Michigan state Rep. Andrea Schroeder, a pioneering majority whip who worked tirelessly across party lines, died Friday after a years-long battle with a rare form of stomach cancer. She was 57.
Schroeder (R-Oakland County) — a former school teacher and mom of three who was elected to the Michigan House of Representatives in 2018 — was remembered by colleagues as an empathetic public servant with a passion for helping people in her district, according to The Detroit Free Press.
“Even in the worst days of her illness, Andrea Schroeder was a tireless and selfless friend who always put the needs of others before her own,” Michigan House Speaker Jason Wentworth (R-Clare County) said Friday in a press release.
“When we were all worried about her health and her comfort, she was more concerned about helping the people she represented who [she] had called into the office, finding out what was going on in each of our lives, sharing the latest news about her children, working with the close staff for whom she cared so much, and helping everyone around her succeed with their own personal priorities,” he said.
“That’s who she was as a person right from the start, and that is exactly how I will remember her,” he said.
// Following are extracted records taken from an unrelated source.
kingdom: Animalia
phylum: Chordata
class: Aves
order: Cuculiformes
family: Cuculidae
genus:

The small-business-boosting lawmaker, who was also the sister of legendary Post scribe Jeane Macintosh, found out she had the aggressive stomach cancer known as linitis plastica in August 2018, shortly after her first statehouse victory.
She made a private recording 20 minutes after talking to her doctor, as the reality of the diagnosis set in, according to the paper.
“I have cancer,” she said in the recording. “I have a very rare form of stomach cancer, and it’s gonna kill me.”
The next year, she told outlet, “It was never a secret, but it was private. There’s a difference.”
She added, “A lot of being a cancer patient is seeing how hard it is on the people that want to help you. And you shoulder the responsibility for making them feel OK. And with the campaigning and everything else, I was just like, ‘I just don’t want to take on that responsibility — particularly because … it was a poor prognosis.’ “
Before she was elected to the state legislature, Schroeder served on the Independence Township Board of Trustees and on her school district’s Parent-Teacher Association. As a kid, she went to Farmington Public Schools and later earned a Bachelor of Science in early childhood education from Miami University.
On Friday, Michigan Gov. Gretchen Whitmer expressed condolences to Schroeder’s loved ones, saying she will be remembered for her relentless dedication to her district.
Schroeder is survived by her husband, Mark, and her children Grace, Andrea and Luke.